[Skip to Navigation]
Special Article
Health Care Reform
April 25, 2011

Personal Reflections on the High Cost of American Medical Care: Many Causes but Few Politically Sustainable Solutions

Author Affiliations

Author Affiliation: Department of Medicine, University of California, San Francisco.

Arch Intern Med. 2011;171(8):722-727. doi:10.1001/archinternmed.2011.149

At the start of his campaign for health care reform, President Barack Obama acknowledged a painful truth: to expand coverage without bankrupting the country would require bending the curve of health care expenditures. Unfortunately, while the 2010 Patient Protection and Affordable Care Act1 makes substantial expansions of health insurance, it will probably do little to slow rising health care expenditures. As an early combatant in the battle to restrain excessive medical care spending—services that bring minimal or no health benefit—I was not surprised that the country is unprepared to heed the president's message, nor that political opportunists would use outrageous fear tactics, such as suggesting that giving people information on palliative care was tantamount to establishing death panels.

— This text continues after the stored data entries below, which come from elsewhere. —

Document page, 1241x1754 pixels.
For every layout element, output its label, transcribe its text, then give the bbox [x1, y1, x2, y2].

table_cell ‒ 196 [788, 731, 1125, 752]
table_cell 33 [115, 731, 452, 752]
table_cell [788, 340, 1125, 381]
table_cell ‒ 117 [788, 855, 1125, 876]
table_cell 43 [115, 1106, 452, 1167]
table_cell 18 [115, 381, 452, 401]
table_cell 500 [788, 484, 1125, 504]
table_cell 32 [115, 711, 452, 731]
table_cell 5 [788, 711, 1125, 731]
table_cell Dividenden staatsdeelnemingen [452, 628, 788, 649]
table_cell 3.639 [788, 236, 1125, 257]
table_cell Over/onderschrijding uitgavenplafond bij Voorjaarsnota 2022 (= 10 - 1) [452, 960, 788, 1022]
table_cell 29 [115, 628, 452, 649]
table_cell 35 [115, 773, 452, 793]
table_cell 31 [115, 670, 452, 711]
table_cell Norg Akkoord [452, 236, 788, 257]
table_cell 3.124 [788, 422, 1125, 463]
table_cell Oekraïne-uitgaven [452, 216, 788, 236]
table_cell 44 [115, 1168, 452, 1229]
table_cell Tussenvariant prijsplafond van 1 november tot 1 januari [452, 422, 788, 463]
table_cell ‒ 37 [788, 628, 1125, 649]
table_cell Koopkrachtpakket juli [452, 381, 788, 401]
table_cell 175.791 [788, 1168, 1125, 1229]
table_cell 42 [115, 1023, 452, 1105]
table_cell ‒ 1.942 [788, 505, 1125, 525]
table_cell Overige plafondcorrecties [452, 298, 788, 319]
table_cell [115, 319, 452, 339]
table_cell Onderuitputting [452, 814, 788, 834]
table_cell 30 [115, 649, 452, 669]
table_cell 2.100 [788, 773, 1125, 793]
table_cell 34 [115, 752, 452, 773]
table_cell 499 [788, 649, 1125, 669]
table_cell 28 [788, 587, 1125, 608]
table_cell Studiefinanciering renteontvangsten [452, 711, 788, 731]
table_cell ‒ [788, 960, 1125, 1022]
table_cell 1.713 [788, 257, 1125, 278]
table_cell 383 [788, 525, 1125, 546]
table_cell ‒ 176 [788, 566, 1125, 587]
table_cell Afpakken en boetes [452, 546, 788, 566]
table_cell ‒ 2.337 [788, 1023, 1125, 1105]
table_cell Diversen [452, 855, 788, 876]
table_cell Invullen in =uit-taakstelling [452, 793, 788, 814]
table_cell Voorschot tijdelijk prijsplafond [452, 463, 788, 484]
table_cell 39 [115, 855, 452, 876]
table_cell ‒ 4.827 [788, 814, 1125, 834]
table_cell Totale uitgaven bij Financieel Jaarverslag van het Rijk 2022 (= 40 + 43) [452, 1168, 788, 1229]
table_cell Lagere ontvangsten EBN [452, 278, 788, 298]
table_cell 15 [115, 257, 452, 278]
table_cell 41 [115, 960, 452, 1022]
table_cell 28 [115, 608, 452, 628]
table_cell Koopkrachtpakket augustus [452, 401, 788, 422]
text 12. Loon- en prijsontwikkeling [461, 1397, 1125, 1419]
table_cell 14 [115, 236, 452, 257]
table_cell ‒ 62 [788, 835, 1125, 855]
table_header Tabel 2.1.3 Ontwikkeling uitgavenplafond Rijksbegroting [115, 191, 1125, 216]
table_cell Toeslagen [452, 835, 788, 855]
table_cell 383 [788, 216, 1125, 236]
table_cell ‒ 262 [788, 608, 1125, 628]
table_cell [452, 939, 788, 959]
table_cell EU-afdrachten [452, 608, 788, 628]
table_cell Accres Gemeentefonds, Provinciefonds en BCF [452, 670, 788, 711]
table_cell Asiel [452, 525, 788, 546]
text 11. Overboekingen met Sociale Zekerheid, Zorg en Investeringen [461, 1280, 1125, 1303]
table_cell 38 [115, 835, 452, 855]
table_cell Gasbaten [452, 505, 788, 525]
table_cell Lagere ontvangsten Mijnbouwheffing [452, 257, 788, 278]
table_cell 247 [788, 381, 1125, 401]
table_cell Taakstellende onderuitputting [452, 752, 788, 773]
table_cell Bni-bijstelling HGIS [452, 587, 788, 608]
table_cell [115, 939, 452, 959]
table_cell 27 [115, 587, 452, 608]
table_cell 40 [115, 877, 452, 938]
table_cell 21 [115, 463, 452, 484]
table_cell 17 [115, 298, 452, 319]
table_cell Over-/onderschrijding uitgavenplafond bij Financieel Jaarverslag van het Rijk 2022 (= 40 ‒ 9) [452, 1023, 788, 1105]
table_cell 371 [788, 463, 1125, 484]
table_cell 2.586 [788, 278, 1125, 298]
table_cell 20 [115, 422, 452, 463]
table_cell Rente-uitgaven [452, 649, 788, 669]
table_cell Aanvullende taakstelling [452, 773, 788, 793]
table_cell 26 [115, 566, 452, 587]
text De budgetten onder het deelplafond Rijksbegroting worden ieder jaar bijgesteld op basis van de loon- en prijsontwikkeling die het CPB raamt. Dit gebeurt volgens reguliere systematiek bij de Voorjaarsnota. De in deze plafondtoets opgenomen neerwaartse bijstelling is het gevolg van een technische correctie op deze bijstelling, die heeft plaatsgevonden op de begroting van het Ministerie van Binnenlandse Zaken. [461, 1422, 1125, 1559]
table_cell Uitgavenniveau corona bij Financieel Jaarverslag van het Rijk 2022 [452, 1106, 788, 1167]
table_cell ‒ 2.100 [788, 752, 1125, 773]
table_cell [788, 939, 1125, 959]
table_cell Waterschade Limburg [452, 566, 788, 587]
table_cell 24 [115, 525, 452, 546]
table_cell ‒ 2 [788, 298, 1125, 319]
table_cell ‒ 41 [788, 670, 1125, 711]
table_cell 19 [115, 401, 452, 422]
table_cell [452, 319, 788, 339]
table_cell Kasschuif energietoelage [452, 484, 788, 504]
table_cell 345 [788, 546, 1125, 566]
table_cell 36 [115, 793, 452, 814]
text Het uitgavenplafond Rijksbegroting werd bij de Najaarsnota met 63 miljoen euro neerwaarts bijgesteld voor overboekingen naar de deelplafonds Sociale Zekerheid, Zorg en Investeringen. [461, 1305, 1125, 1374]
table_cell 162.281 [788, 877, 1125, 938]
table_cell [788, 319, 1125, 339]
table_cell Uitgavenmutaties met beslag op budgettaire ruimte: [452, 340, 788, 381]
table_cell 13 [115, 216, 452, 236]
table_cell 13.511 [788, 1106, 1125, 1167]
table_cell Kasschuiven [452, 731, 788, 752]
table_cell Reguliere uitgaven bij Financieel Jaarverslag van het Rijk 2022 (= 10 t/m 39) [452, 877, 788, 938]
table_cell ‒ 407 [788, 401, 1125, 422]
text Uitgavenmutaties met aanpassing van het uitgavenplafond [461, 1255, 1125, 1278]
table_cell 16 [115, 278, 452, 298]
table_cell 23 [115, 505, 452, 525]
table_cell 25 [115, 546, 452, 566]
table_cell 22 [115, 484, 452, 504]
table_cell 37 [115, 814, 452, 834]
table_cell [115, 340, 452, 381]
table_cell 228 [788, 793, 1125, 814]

To place cost containment efforts in historical context, I share my experiences and reflections, beginning early in my career at a time—1971—when the amount spent on medical care caused alarms because it had risen to 7.5% of gross domestic product and was headed for an “unsustainable” 10%. (It is now over 17%.) For a period of 3 decades, first as medical director of the George Washington University (GWU) medical outpatient clinics and health maintenance organization (HMO), later at the Institute for Health Policy Studies and the Division of General Internal Medicine at University of California, San Francisco (UCSF), and subsequently as president of the Robert Wood Johnson Foundation (RWJF), I observed and studied a variety of factors causing why the United States is such a big spender on medical care and why it is so hard to “bend” the curve of escalating medical expenditures.